*Directions*
Could you work out how many lines in the material below hold the word "LESTE"? Give only the number in reply.

*Available records*
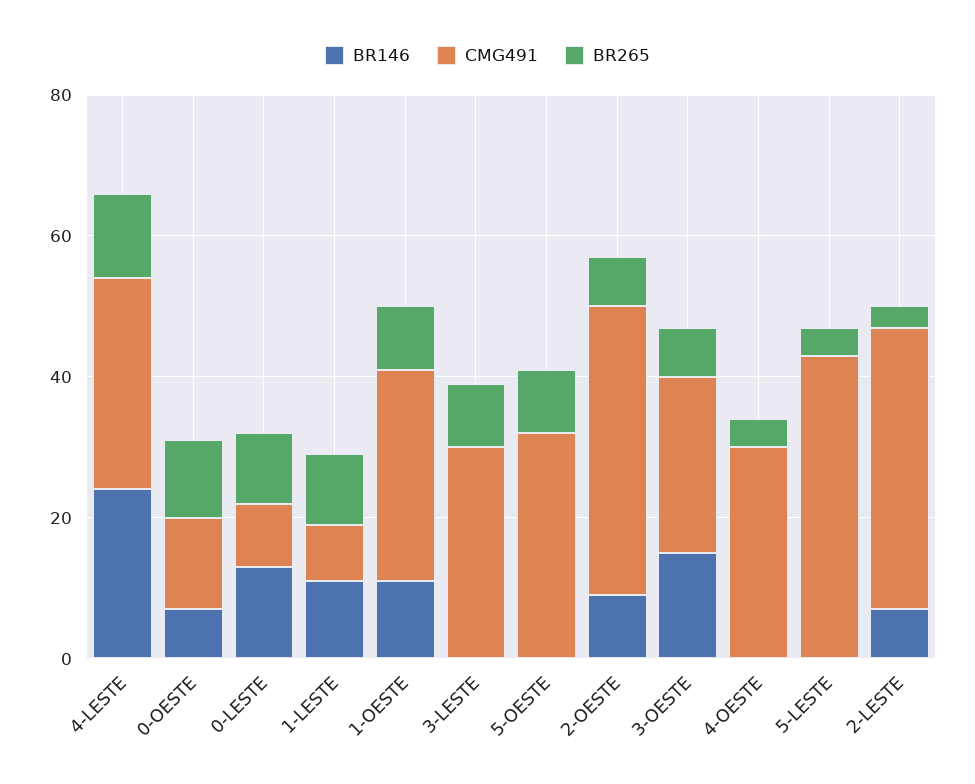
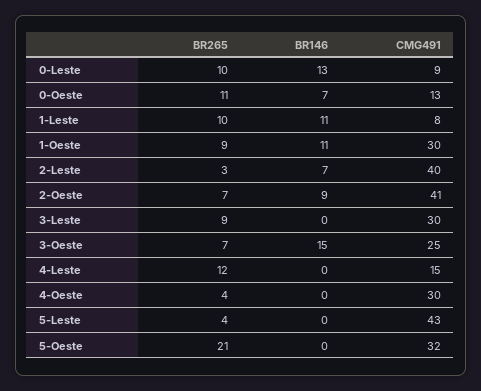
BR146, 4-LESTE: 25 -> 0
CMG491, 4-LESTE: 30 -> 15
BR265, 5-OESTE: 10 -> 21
* * *
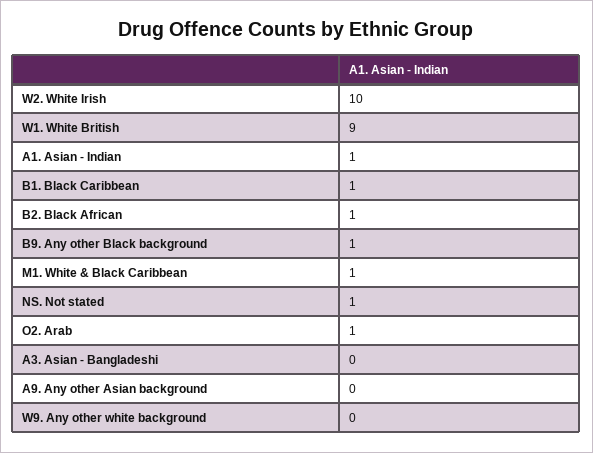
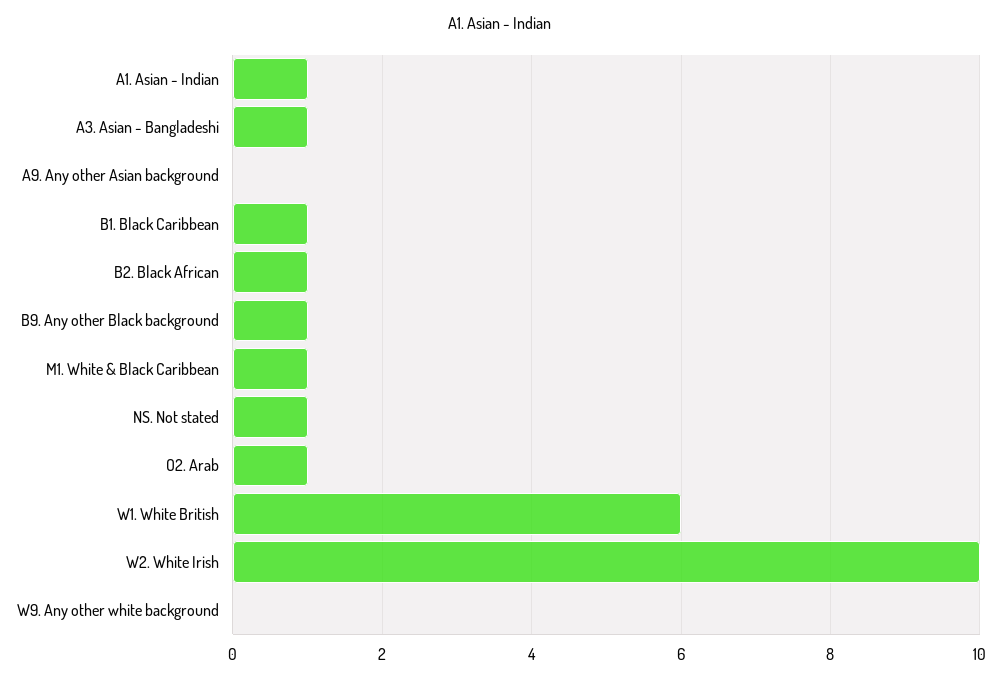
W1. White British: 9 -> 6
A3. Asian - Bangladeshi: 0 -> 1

*Output for this exercise*
2